GAMES AND MORE FUN FINDS THROUGHOUT THE DAY
The special day includes the Museum’s popular Mummy Makers Workshop, a science-rich experience that invites participants to assist in the process of mummification on a custom-made dummy mummy. Activities include brain removal, evisceration, desiccation, and the weighing of the heart ceremony. Guests can attend this workshop at 11:00 am or 1:00 pm.
At 12:00 pm and 3:00 pm, game show aficionados are invited to match wits and play “What in the World?”—an object-based game using artifacts from the Museum’s international collection. In the 1950s “What in the World?” was a popular weekly TV program, featuring a panel of experts who identified objects from the Penn Museum’s collections.
The truly daring can test their skills in an Indiana Jones-style obstacle course, dodging a rolling boulder (make that a giant beach ball) or forging ahead through a snake pit and a tangle of spiderwebs. For those who would prefer a calmer field experience, a visit to an interactive dig site and a site survey simulation offer the opportunity to sift for artifacts like a true archaeologist.
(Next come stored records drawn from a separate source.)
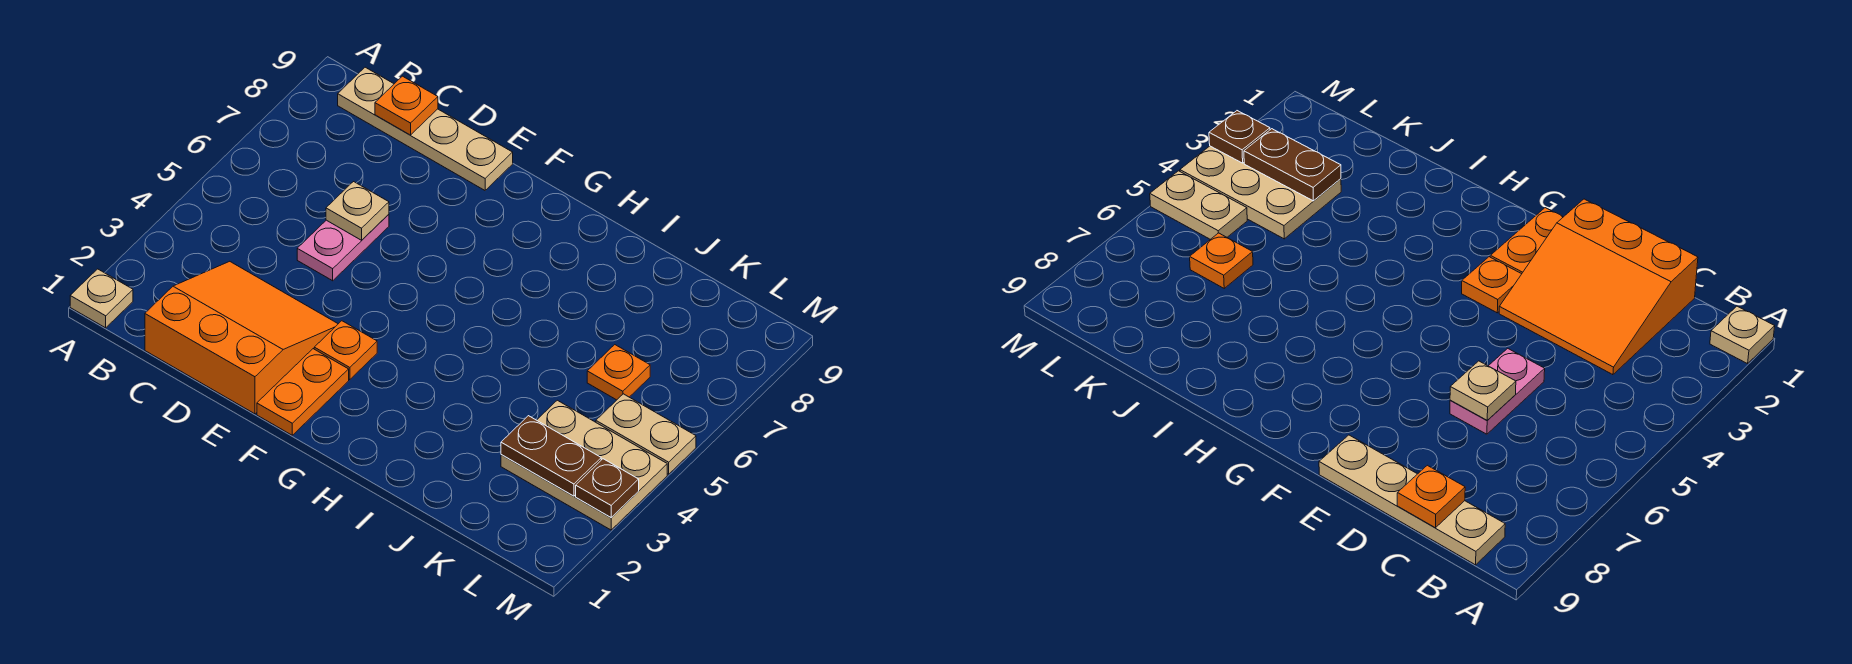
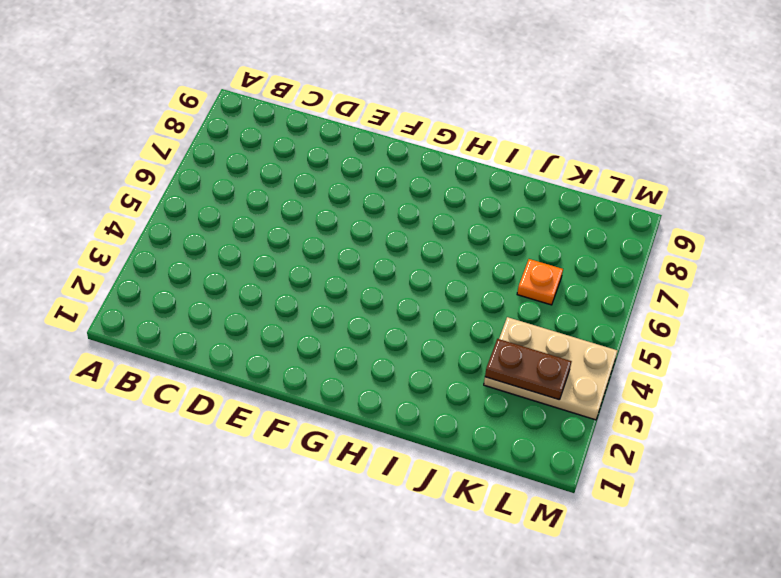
none -> tan plate A1 level 1
none -> tan plate B9:E9 level 1
none -> orange slope C1:E3 level 1 top 1

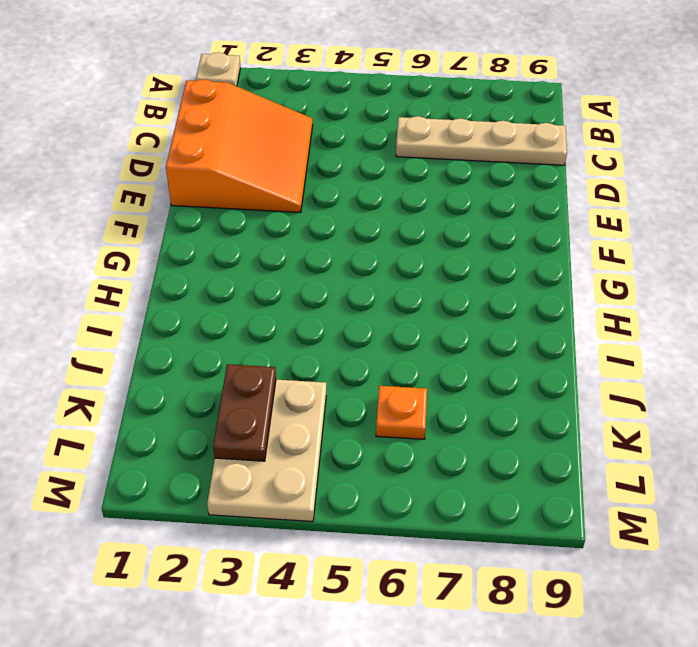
tan plate C6:C9 level 1 -> tan plate B9:E9 level 1
none -> pink plate D5:D6 level 1
none -> orange plate F1:F2 level 1
none -> orange plate F3 level 1

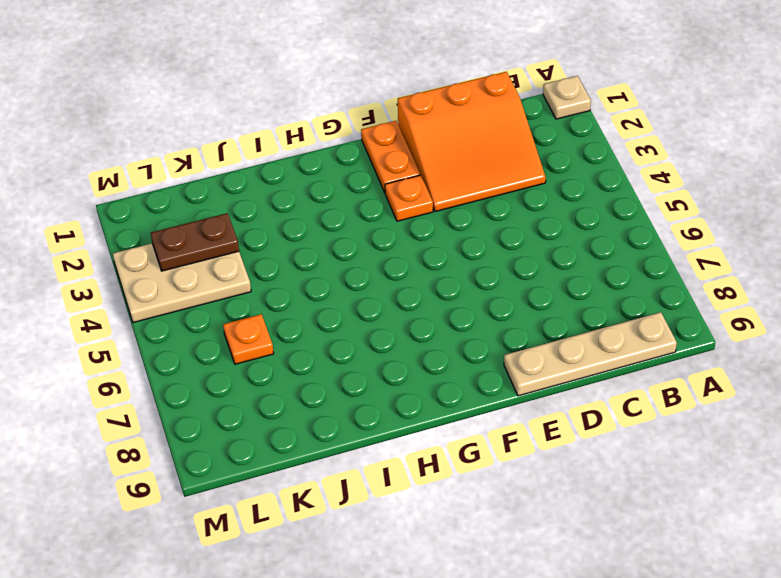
none -> pink plate D5:D6 level 1
none -> tan plate L5:M5 level 1
none -> orange plate C9 level 2

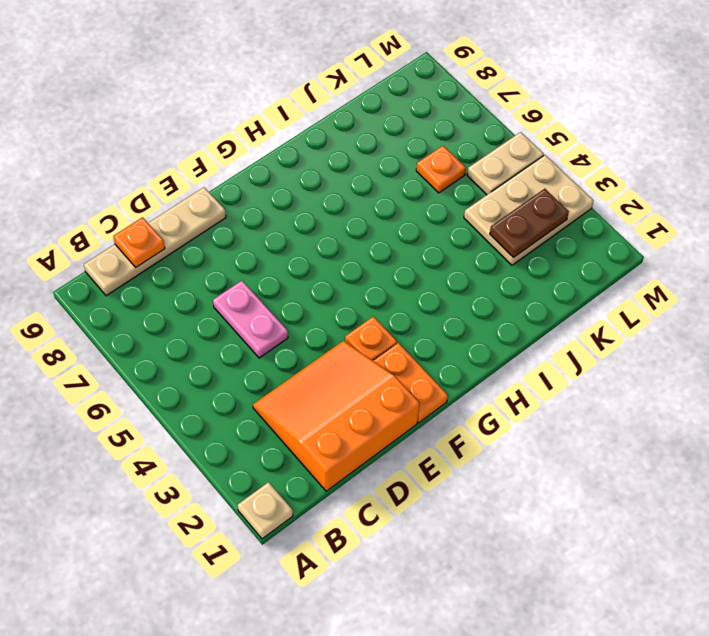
none -> tan plate D6 level 2
none -> brown plate M3 level 2

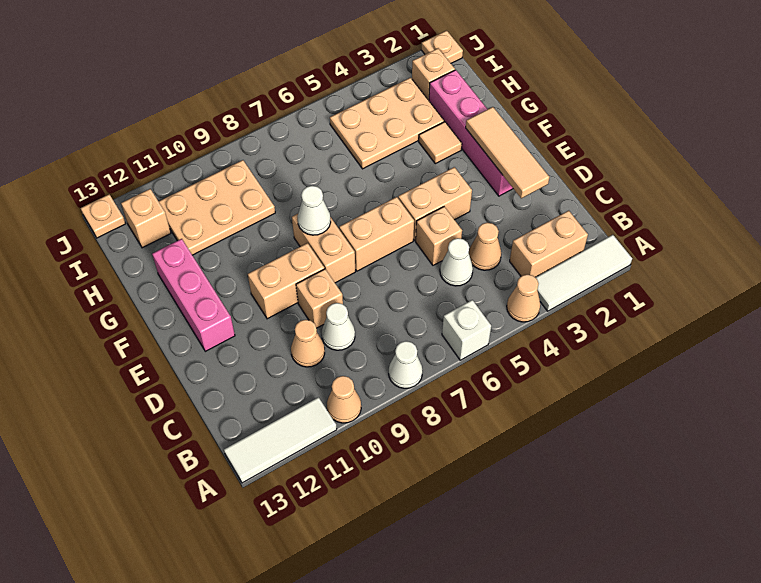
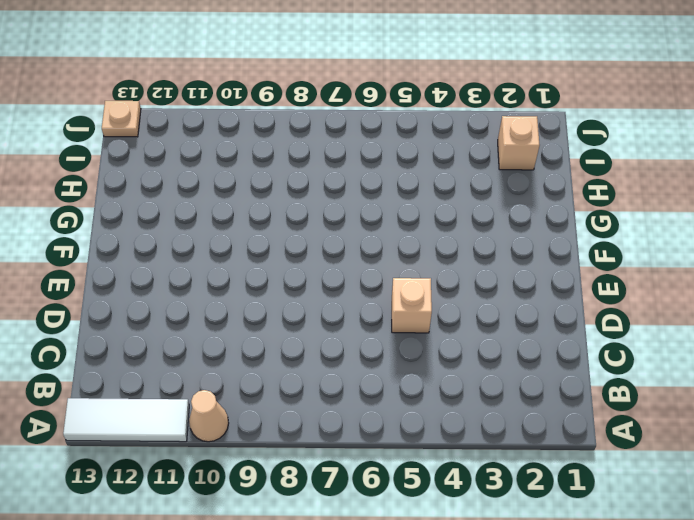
none -> white tile A1:A3 level 1
none -> tan cone A4 level 1
none -> white brick A6 level 1

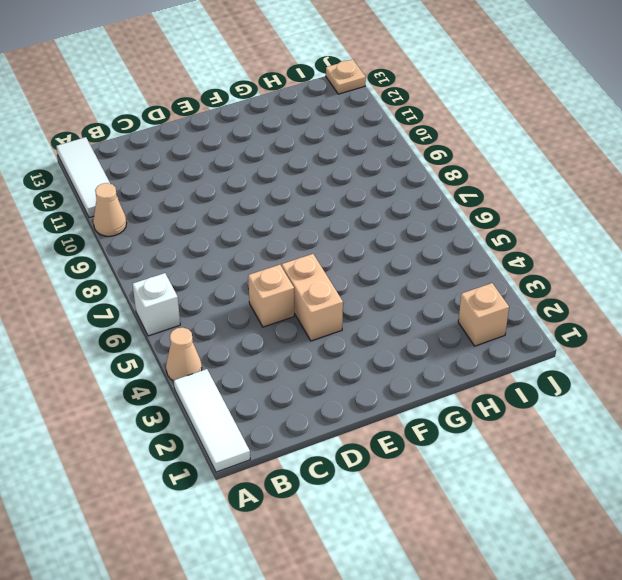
none -> white cone A8 level 1
none -> tan brick B2:B3 level 1
none -> tan cone C4 level 1

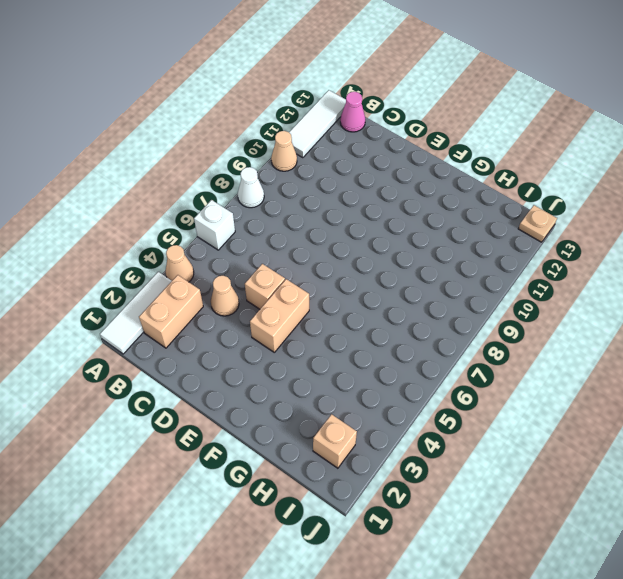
pink cone B13 level 1 -> none
none -> white cone C5 level 1
none -> white cone C9 level 1
none -> tan cone C10 level 1

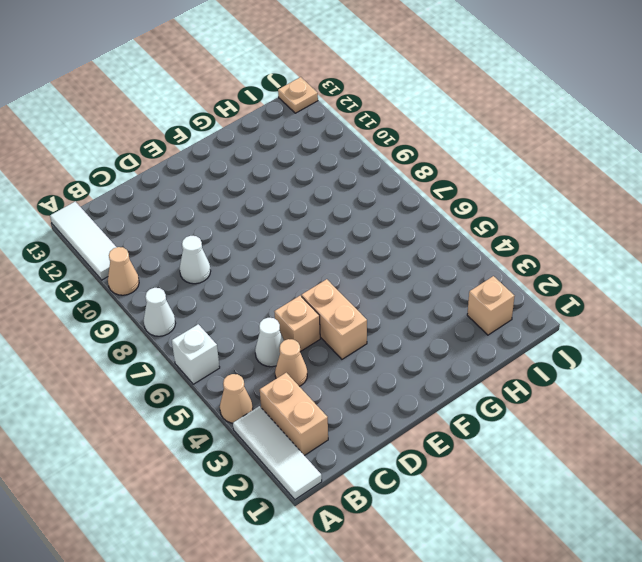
none -> tan cone C10 level 1
none -> tan brick D9 level 1
none -> pink brick E2:H2 level 1

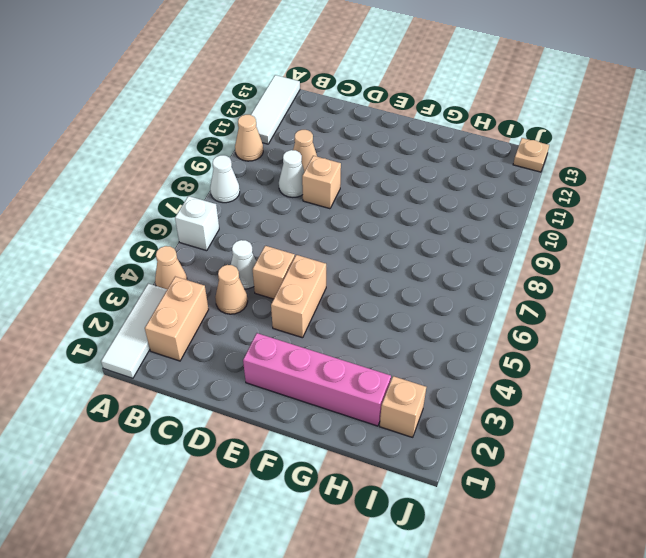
none -> tan brick E6:E7 level 1
none -> tan brick E8:F8 level 1
none -> tan brick E9:E10 level 1

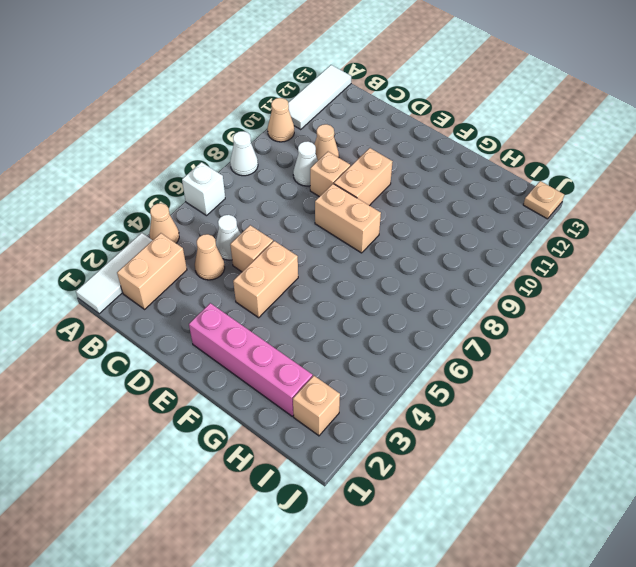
none -> tan brick E6:E7 level 1
none -> pink brick E12:G12 level 1
none -> tan tile G3 level 1

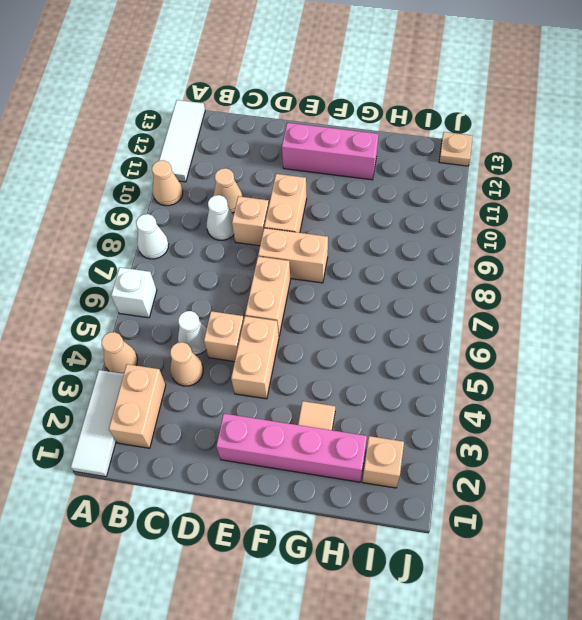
none -> tan plate H3:I5 level 1
none -> tan plate H9:I11 level 1
none -> tan brick I12 level 1

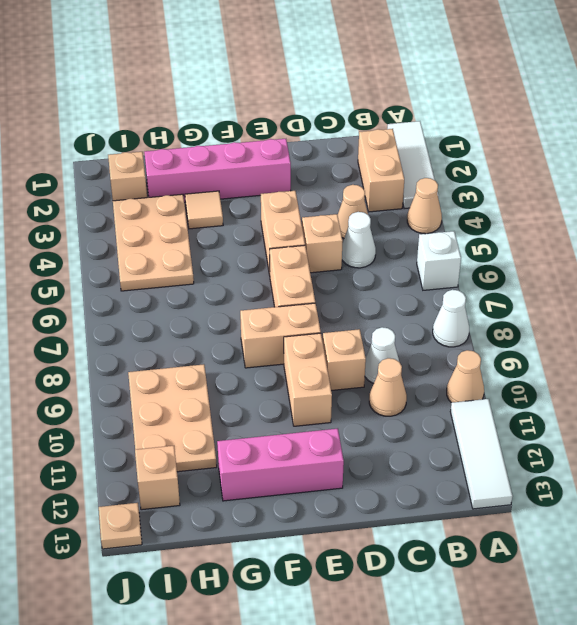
none -> tan plate J1 level 1
none -> tan tile D2:F2 level 2
none -> white cone F8 level 2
The Philadelphia Society of the Archaeological Institute of America demonstrates how 3-D printing technology aids in the study of ancient objects, while Cartifact presenters throughout the galleries help to tell the stories behind the art and artifacts.
Everyone is invited to join a make-and-take craft station, where they can work together or alone to design tomb walls, inspired by the ancient Egyptians, perfect for the afterlife.
The Museum Shop joins in the fun with a wide assortment of archaeology books and games available for purchase. Children who stop by the Pepper Mill Café with their parents can enjoy kid-friendly menu options.
The Philadelphia Society of the Archaeological Institute of America, a cosponsor of the Penn Museum’s International Archaeology Day, promotes a vivid and informed public interest in the cultures and civilizations of the past, supports archaeological research, fosters the sound professional practice of archaeology, advocates the preservation of the world’s archaeological heritage, and represents the discipline in the wider world.
This year, Penn Museum is one of more than 100 collaborating organizations across the United States and Canada participating in International Archaeology Day with special activities to raise public awareness of archaeology locally and nationally.